(Beginning of Data to use)

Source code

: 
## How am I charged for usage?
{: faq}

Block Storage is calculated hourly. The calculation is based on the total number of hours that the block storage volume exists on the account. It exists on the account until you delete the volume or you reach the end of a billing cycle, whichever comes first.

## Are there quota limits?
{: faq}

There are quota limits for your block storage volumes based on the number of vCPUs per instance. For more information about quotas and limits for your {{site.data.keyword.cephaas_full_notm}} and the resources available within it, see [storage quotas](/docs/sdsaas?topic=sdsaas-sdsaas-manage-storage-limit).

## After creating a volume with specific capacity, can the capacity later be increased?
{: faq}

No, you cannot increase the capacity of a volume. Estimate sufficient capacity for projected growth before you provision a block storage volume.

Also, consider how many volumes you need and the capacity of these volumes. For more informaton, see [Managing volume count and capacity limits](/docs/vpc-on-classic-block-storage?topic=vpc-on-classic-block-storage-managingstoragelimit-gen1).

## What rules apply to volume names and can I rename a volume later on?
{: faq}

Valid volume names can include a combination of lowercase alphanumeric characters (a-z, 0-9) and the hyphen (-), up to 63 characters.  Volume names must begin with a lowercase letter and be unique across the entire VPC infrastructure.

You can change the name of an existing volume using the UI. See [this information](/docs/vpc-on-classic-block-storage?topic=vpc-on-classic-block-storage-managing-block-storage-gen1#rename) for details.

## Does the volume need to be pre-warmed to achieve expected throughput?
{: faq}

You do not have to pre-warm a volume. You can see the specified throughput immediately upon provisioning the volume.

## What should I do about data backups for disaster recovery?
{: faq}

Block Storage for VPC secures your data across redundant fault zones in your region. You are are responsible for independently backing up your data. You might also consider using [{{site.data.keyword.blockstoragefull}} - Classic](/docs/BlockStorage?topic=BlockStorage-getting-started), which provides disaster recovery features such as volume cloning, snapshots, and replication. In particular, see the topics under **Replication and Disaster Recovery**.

(End of Data to use)

■ Work task ■
After reading through the records, retype all of them exactly.

■ Solved exercise ■
Source code

: 
## How am I charged for usage?
{: faq}

Block Storage is calculated hourly. The calculation is based on the total number of hours that the block storage volume exists on the account. It exists on the account until you delete the volume or you reach the end of a billing cycle, whichever comes first.

## Are there quota limits?
{: faq}

There are quota limits for your block storage volumes based on the number of vCPUs per instance. For more information about quotas and limits for your {{site.data.keyword.cephaas_full_notm}} and the resources available within it, see [storage quotas](/docs/sdsaas?topic=sdsaas-sdsaas-manage-storage-limit).

## After creating a volume with specific capacity, can the capacity later be increased?
{: faq}

No, you cannot increase the capacity of a volume. Estimate sufficient capacity for projected growth before you provision a block storage volume.

Also, consider how many volumes you need and the capacity of these volumes. For more informaton, see [Managing volume count and capacity limits](/docs/vpc-on-classic-block-storage?topic=vpc-on-classic-block-storage-managingstoragelimit-gen1).

## What rules apply to volume names and can I rename a volume later on?
{: faq}

Valid volume names can include a combination of lowercase alphanumeric characters (a-z, 0-9) and the hyphen (-), up to 63 characters.  Volume names must begin with a lowercase letter and be unique across the entire VPC infrastructure.

You can change the name of an existing volume using the UI. See [this information](/docs/vpc-on-classic-block-storage?topic=vpc-on-classic-block-storage-managing-block-storage-gen1#rename) for details.

## Does the volume need to be pre-warmed to achieve expected throughput?
{: faq}

You do not have to pre-warm a volume. You can see the specified throughput immediately upon provisioning the volume.

## What should I do about data backups for disaster recovery?
{: faq}

Block Storage for VPC secures your data across redundant fault zones in your region. You are are responsible for independently backing up your data. You might also consider using [{{site.data.keyword.blockstoragefull}} - Classic](/docs/BlockStorage?topic=BlockStorage-getting-started), which provides disaster recovery features such as volume cloning, snapshots, and replication. In particular, see the topics under **Replication and Disaster Recovery**.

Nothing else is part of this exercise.